> **Text passage**:
########################################

Focus group interviews
Focus group interviews are effective in that they trigger memories and information that might not emerge in individual interviews (Fontana and Frey, 2005; Kamberelis and Dimitriadis, 2005). This is largely due to members of the focus group helping each other to remember things. The focus group interview questions were inspired by those posed in the Öhman and Quennerstedt (2015) study and covered areas such as when and why physical contact is used or not used in PE and when it is or is not relevant. For example, the students were first of all asked to describe what they saw in the photos and whether they recognized the situations portrayed in them. The students were also asked questions such as when they considered physical contact between teachers and students to be relevant in PE, in which situations (if any) they considered such contact not to be relevant and how the subject of PE would be affected if physical contact between teachers and students was banned in PE lessons. Thus, although the students were not specifically asked about aspects of heteronormativity, gender issues emerged in a re-read of the focus group interview transcripts. Generally, the outcome of focus groups is more successful if the interviewees do not know each other, but share homogeneity in for example ethnicity, age or gender (Cohen et al., 2011; Patton, 2015). This guideline is generally followed, unless ‘the group will discuss something that is usually only discussed amongst friends’ (Cohen et al., 2011: 437). In this study, the participating students volunteered to take part in groups of their own choice (groups of friends), which meant that no group ended up being mixed gender. However, we are aware that mixed-gender groups could have added new/other valuable perspectives.
Photo elicitation
The main idea with photo elicitation is to use photographs in the interview situation to trigger memories (Collier, 1957; Harper, 2002; Katzew and Azzarito, 2013) and therefore give rise to richer data (Hall et al., 2007; Meo, 2010). In this study, the photos that were used depicted situations in which physical contact was used as a pedagogical tool in PE and helped the students to discuss the portrayed situations in full. The photos selected for this study were inspired by, and somewhat in line with, the situations in which physical touch is used by teachers in PE, as described by Öhman and Quennerstedt (2015). That is, touch as a precondition for certain subject content in PE, such as a teacher holding a student’s legs in a swimming pool to help with breaststroke leg kicks, or a teacher helping a student to do correct dance moves by holding/steering the student’s shoulders. The photos also included touching as a way of creating beneficial conditions for learning, such as a teacher giving a student a high five, or putting an arm around a student’s shoulder in a pep-talk. Lastly, the photos showed touching as a human necessity and an expression of care, such as a teacher comforting a sad student or a teacher giving a student a hug. Fifteen photos were used, all depicting male and female teachers and students. However, when using photos like this it is important that they ‘break the frame’ (Harper, 2002), in the sense of leading to discussions about the topics the researcher is interested in. The photos used in this study were found by googling phrases such as ‘touch in PE’, ‘teacher help in PE’, ‘learning to swim’ or ‘teaching PE’ (or their equivalent in Swedish) and reflected situations that are common in a PE context. In addition, in the focus group interviews the students were specifically asked whether they recognized the situations depicted in the photos and if there were photos that they did not understand. Most of the students confirmed that the photos depicted situations that they found familiar.

########################################

> **Data lines**:
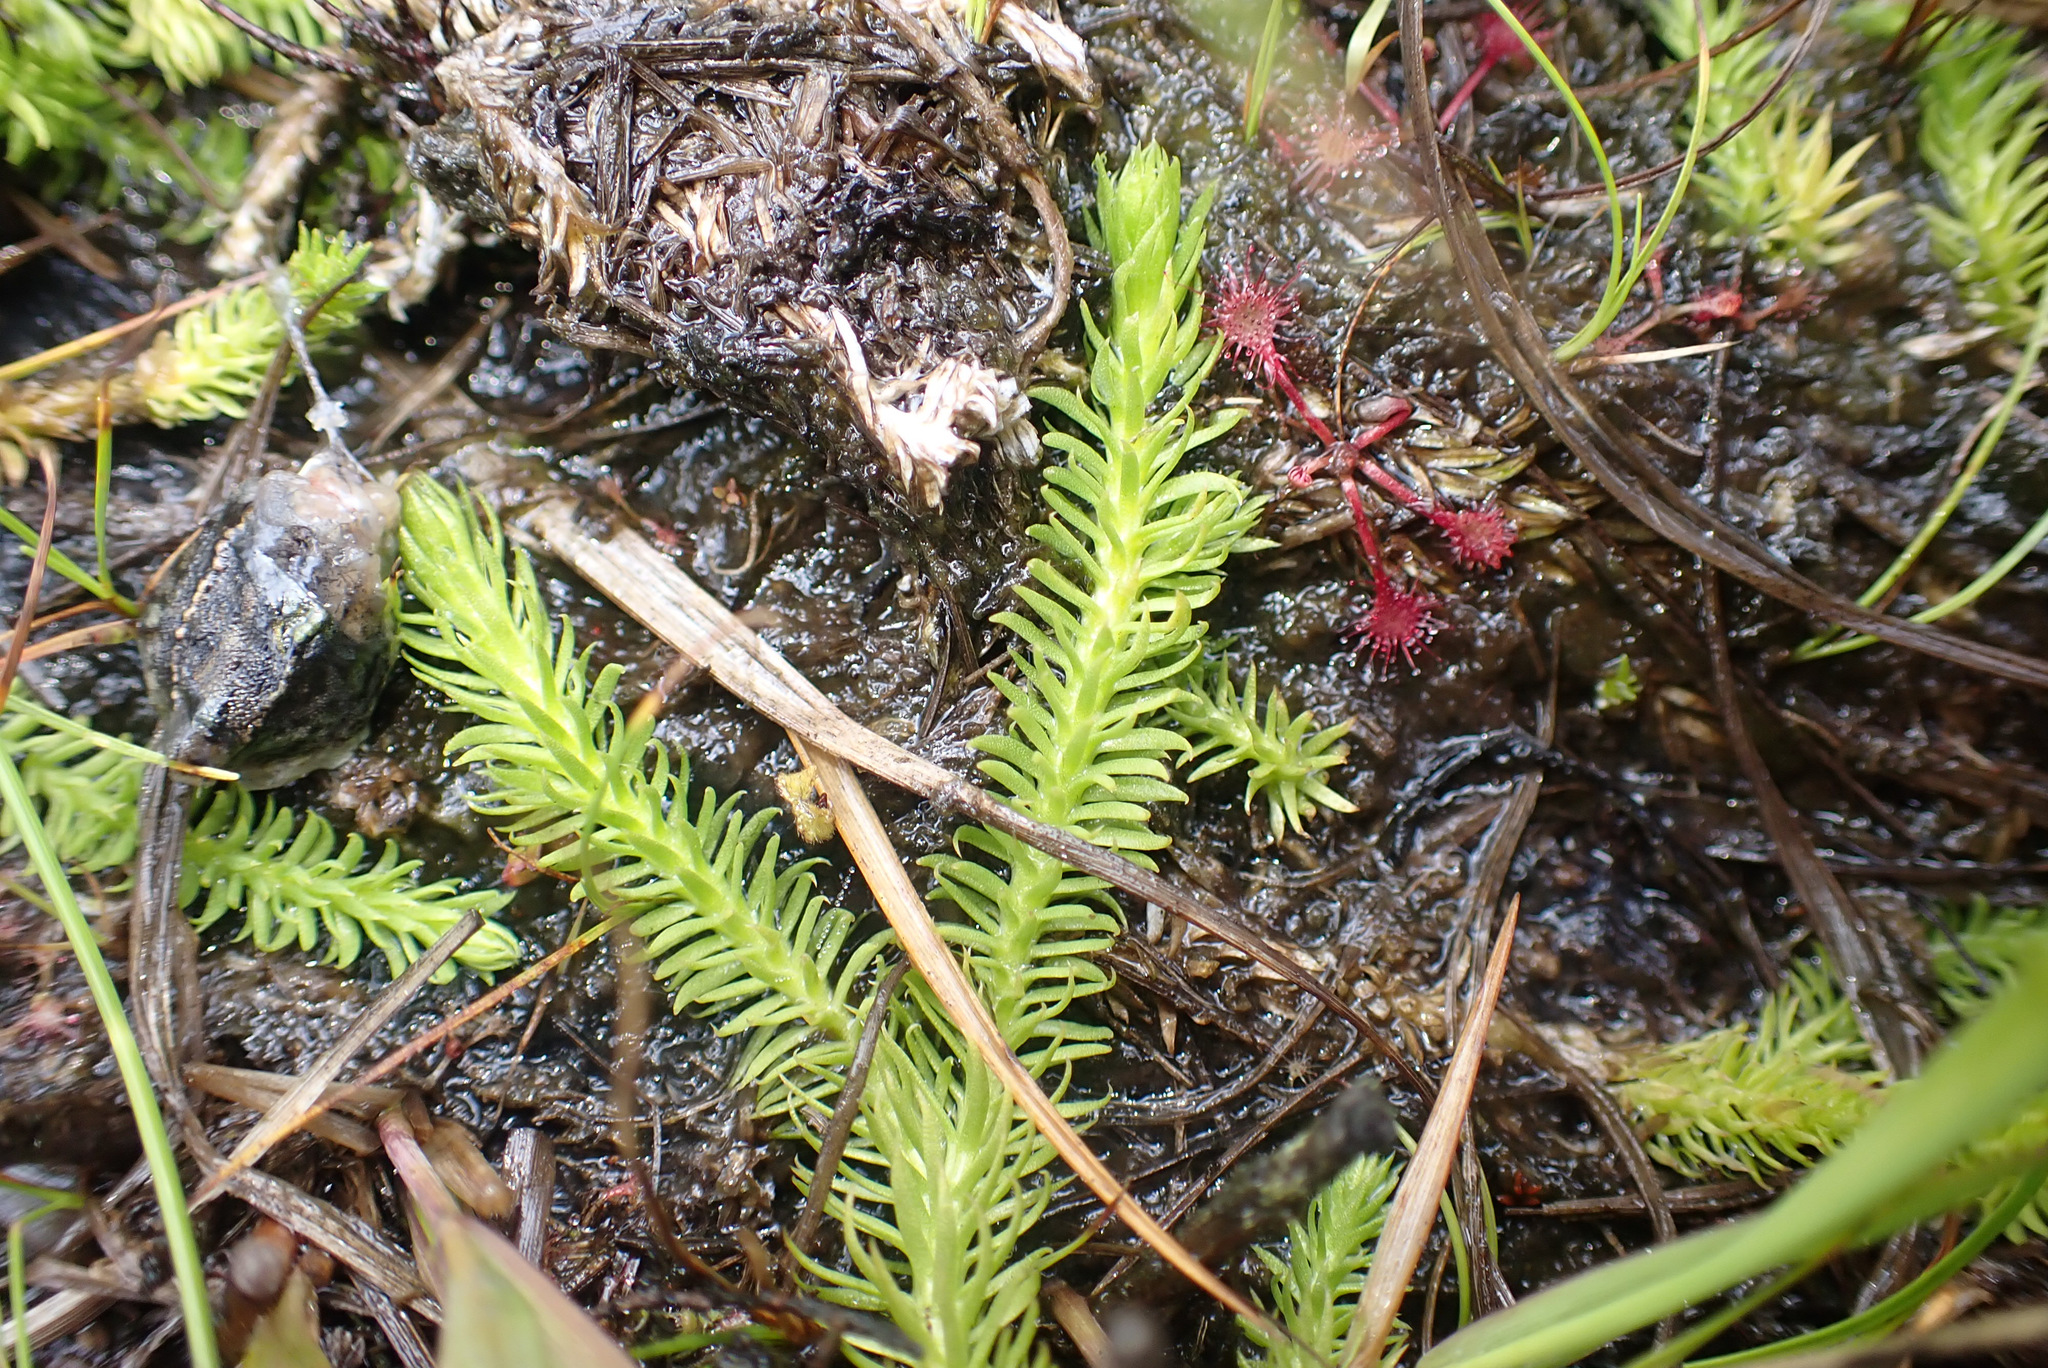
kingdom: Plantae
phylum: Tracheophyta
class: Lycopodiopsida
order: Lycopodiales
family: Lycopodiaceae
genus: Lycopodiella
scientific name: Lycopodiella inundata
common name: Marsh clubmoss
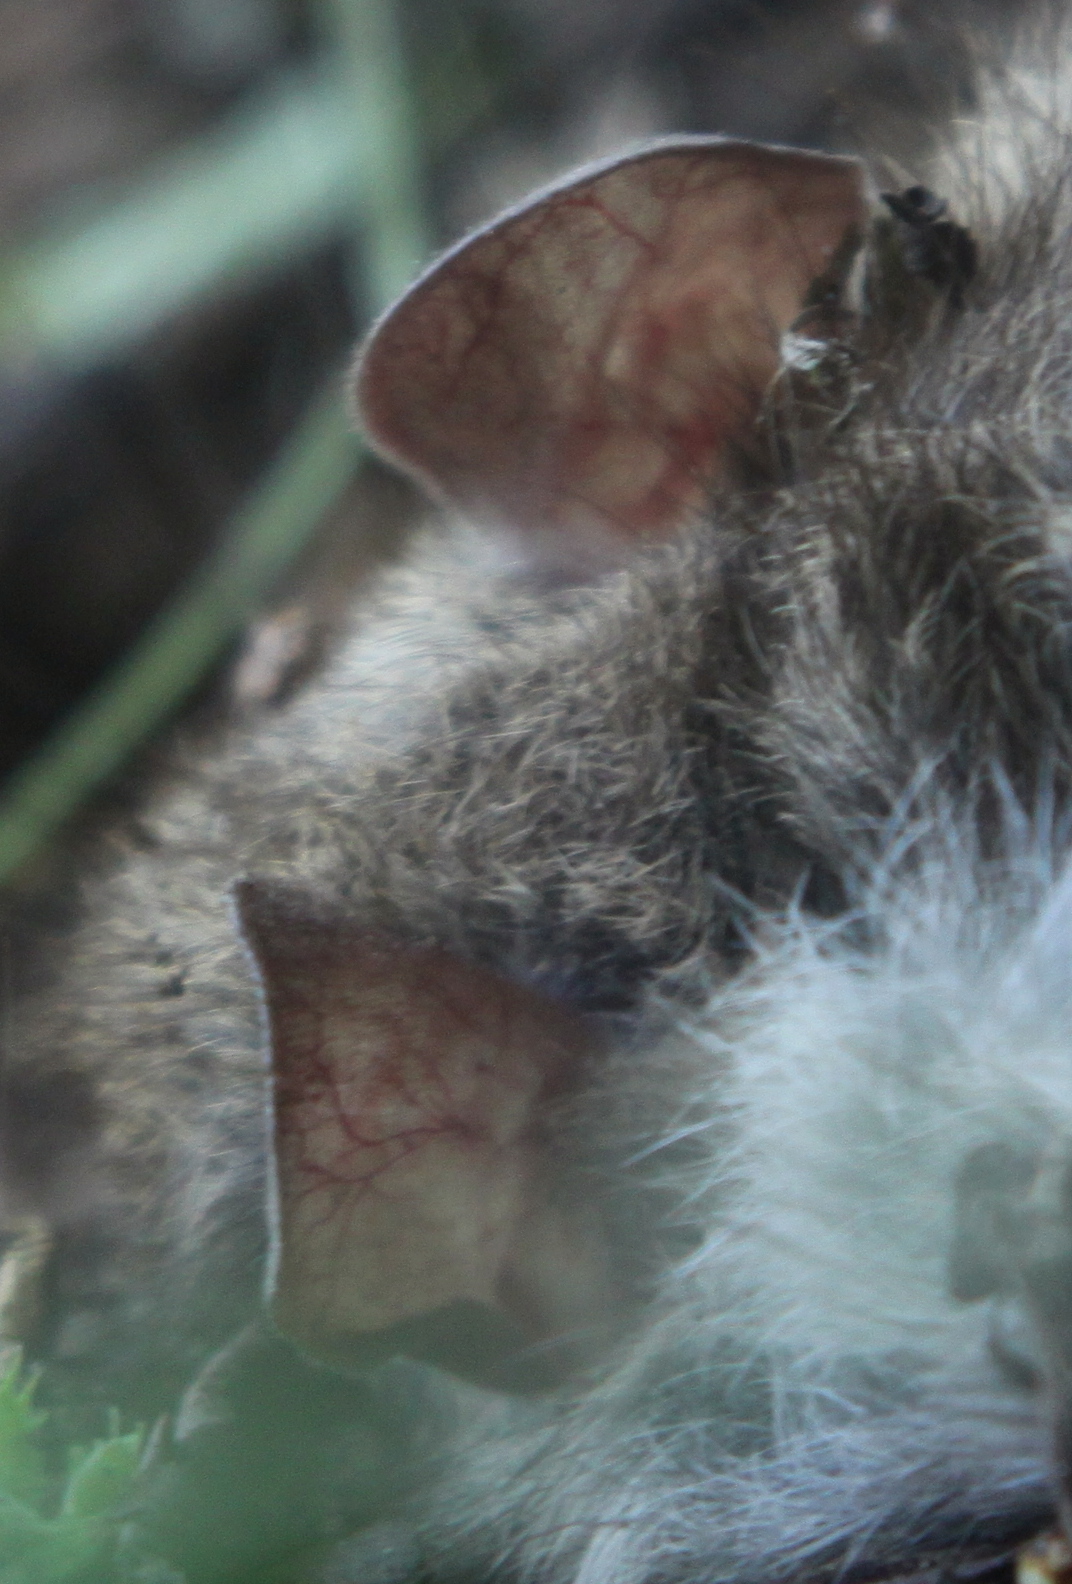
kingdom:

########################################

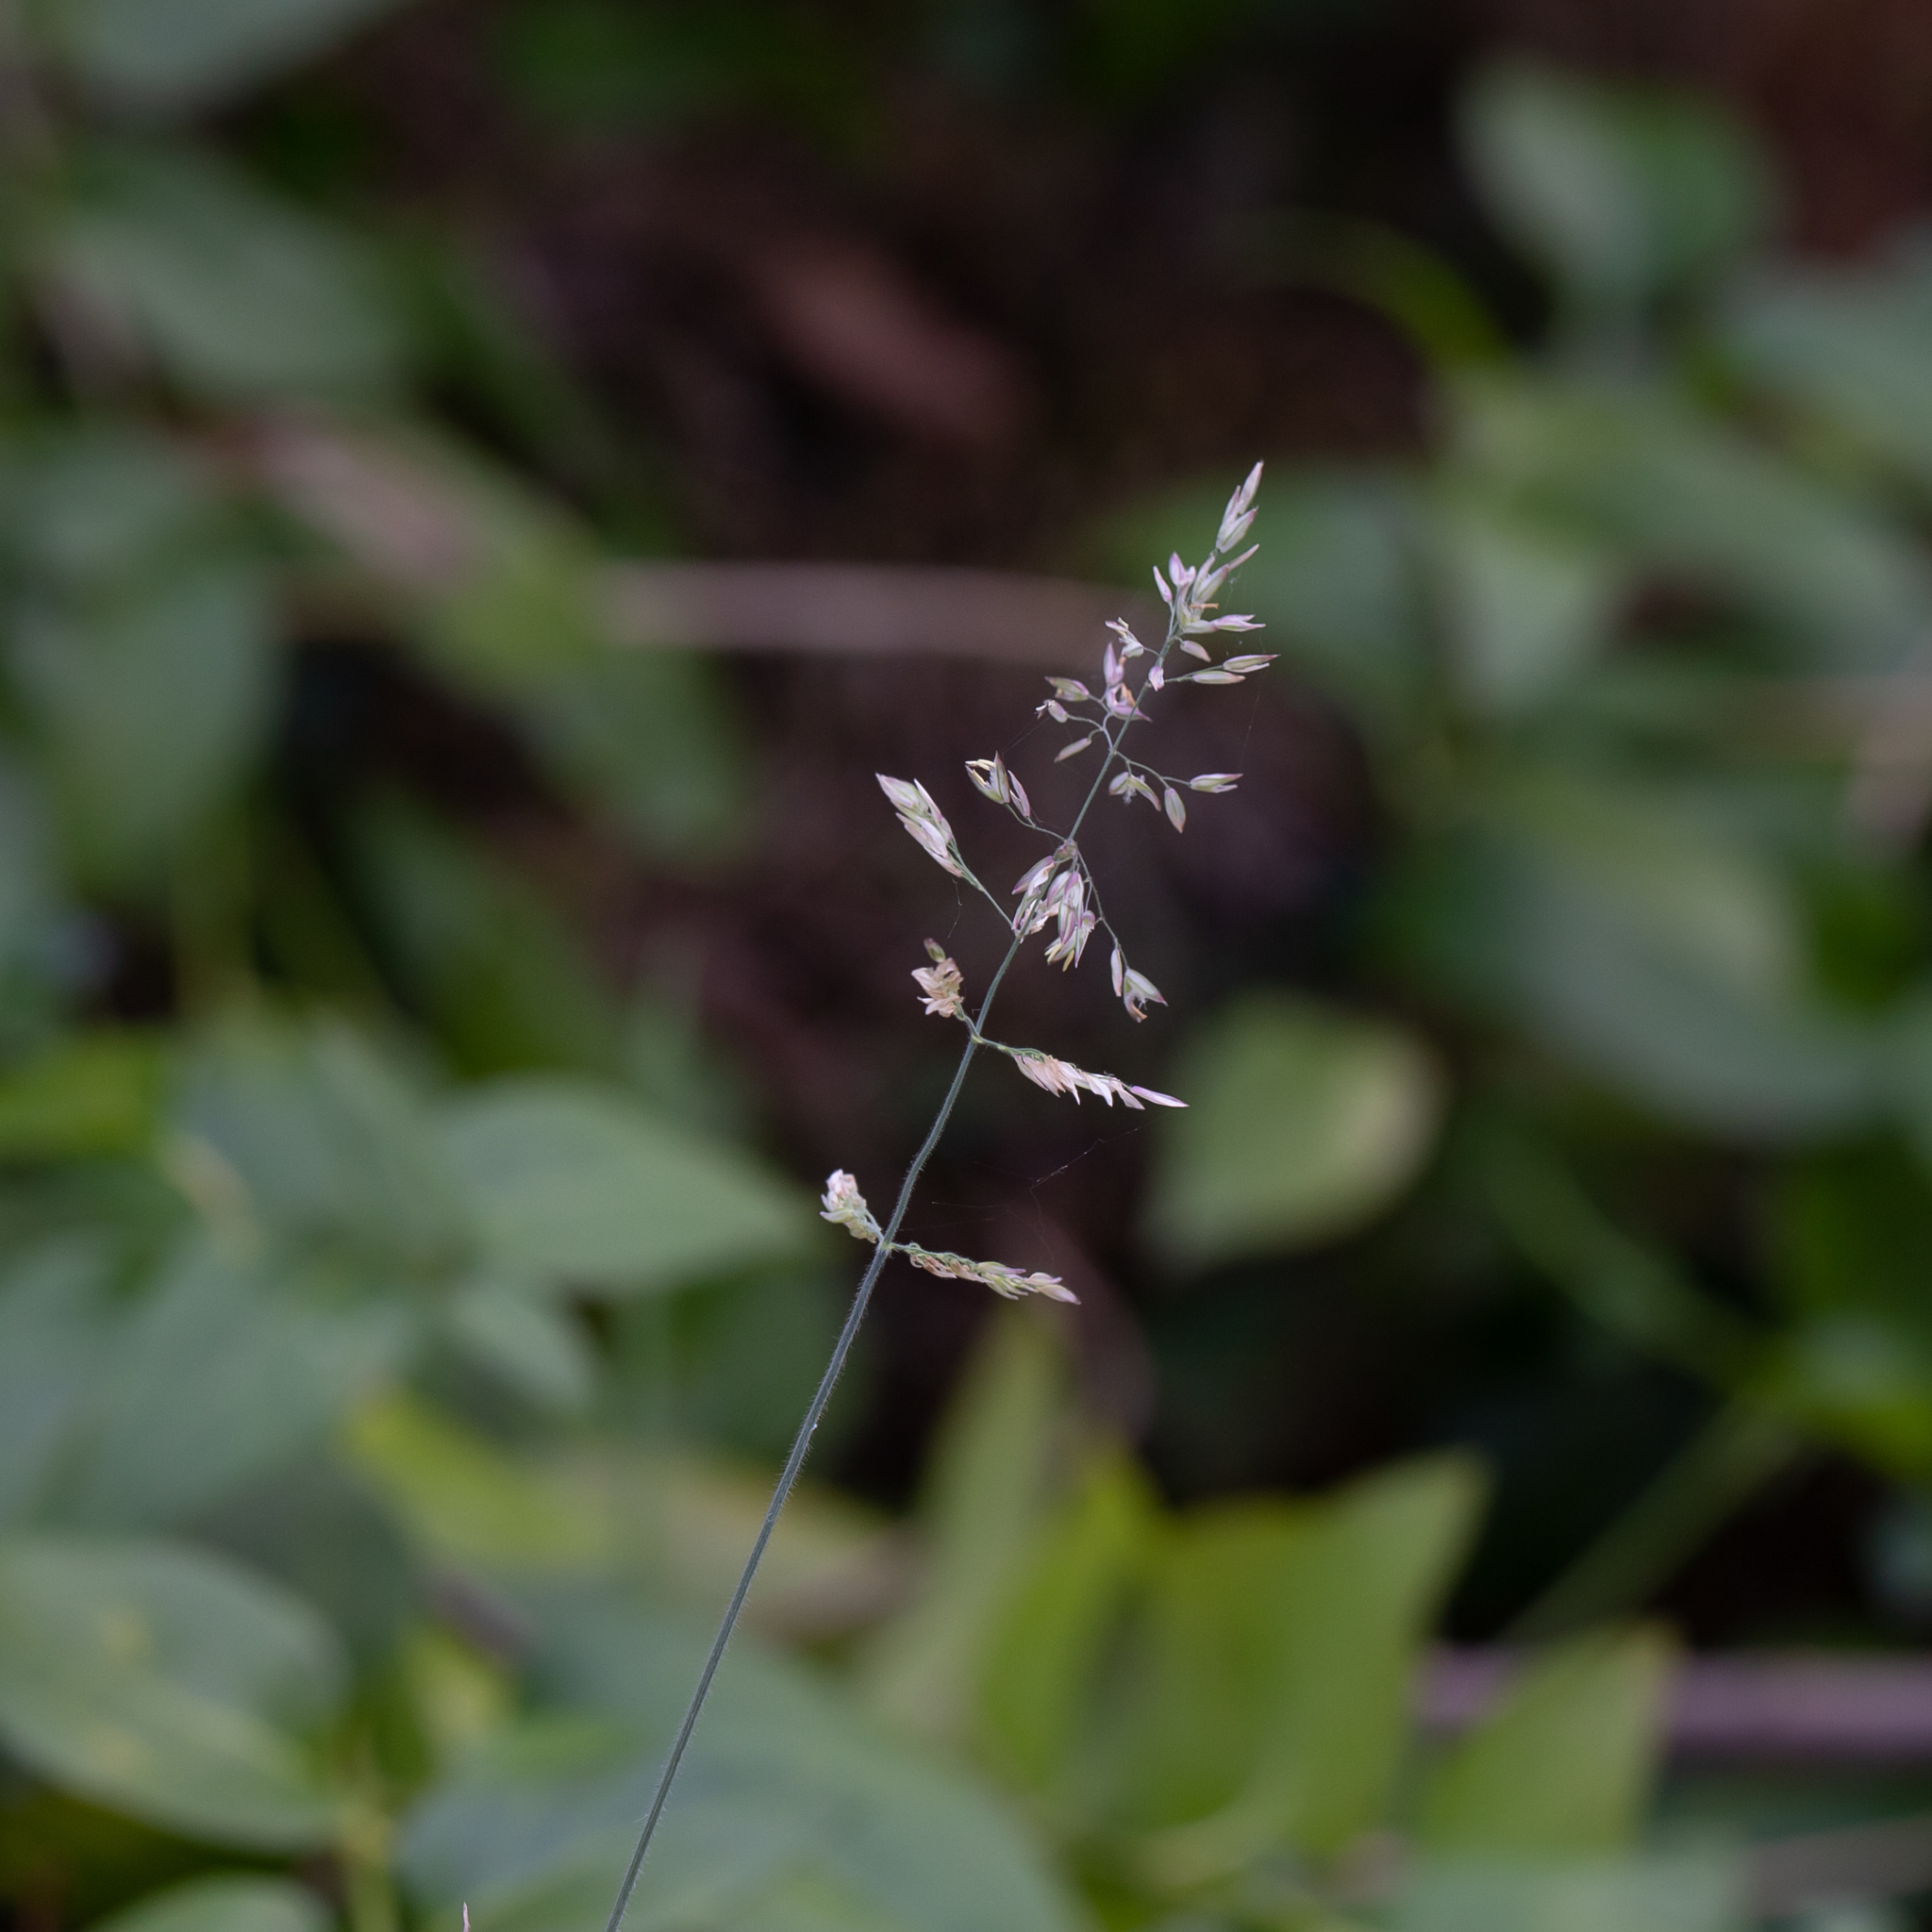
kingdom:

########################################

> **Problem set**:
[1] In the passage on focus group interviews and photo elicitation in PE, how many photos were used?
[2] Go on with the passage on focus group interviews and photo elicitation in PE, picking up after its last sentence.

> **The responses**:
[1] Fifteen.

[2]
Analytical steps
As indicated in the introduction, this study is based on a re-analysis (Alvesson, 2003) of focus group interview transcripts from another study by Caldeborg et al. (2017) and is motivated by: (a) the risk of missing out on the linguistic resources used by students to talk about their experiences of physical contact in PE if the students’ voices are only analysed in terms of the goals and the teaching of PE; and (b) the empirical observation from the previous study that the students talk about themselves and their teachers in a heteronormative way. Inspired by the steps for thematic analysis as described by Braun and Clarke (2006), the transcriptions of the focus groups interviews in the previous study were re-read/analysed for this study. In the continuance of this paper, the methodological concept ‘themes’ is replaced with the more theoretical concept of ‘performatives’. Both researchers familiarized themselves with the transcripts independently and initial ideas and interesting features were coded. The researchers then met to discuss the coded features that were regarded as relevant to the aim of the study and put them in potential performatives. These were then checked in relation to the coded extracts in order to make sure that they formed coherent patterns. Three performatives were generated and quotations relating to each performative were extracted as illustrations. In other words, a systematic process of categorization, guided by the analytical questions (p. 6), led to the performatives.
Methodological discussion
Discussing experiences of physical touch can be both sensitive and difficult for some students. The use of focus groups helps to avoid sensitive issues arising in the interviews and gives the participants an opportunity to speak more generally about a subject (Wibeck, 2010). Further, when using photo elicitation, it is the photographs themselves that are the centre of attention, not the group members (Hall et al., 2007). This can help to avoid some of the tensions that interviewees may experience in one-to-one interview contexts. Thus, these approaches are mainly chosen for ethical reasons. It is also important to be aware that the interviewee and the interviewer bring their own cultural backgrounds to an interview (Cohen et al., 2011). The interviewer in this study is an experienced PE teacher and as such has tacit knowledge (Tracy, 2010) of the particular age group and the PE subject and practice. In the present study, this was an advantage; for example when the students talked about dodgeball, somersaults or a particular dance move, the interviewer immediately knew what the students were talking about. However, previous experience or knowledge of this kind can also colour the researcher’s interpretation of what is being said in the interviews (Öhman, 2007). For instance, it is possible that the interviewer draws premature conclusions about what is being said. For this reason, the analysis of the focus group interview transcripts was conducted jointly by both authors. In addition, the transcripts and drafts of the article have also been peer reviewed in different research environments, consisting of researchers in the field of PE and sport science and also scholars from other fields, in order to minimize the risks of such bias and strengthen the re-analysis.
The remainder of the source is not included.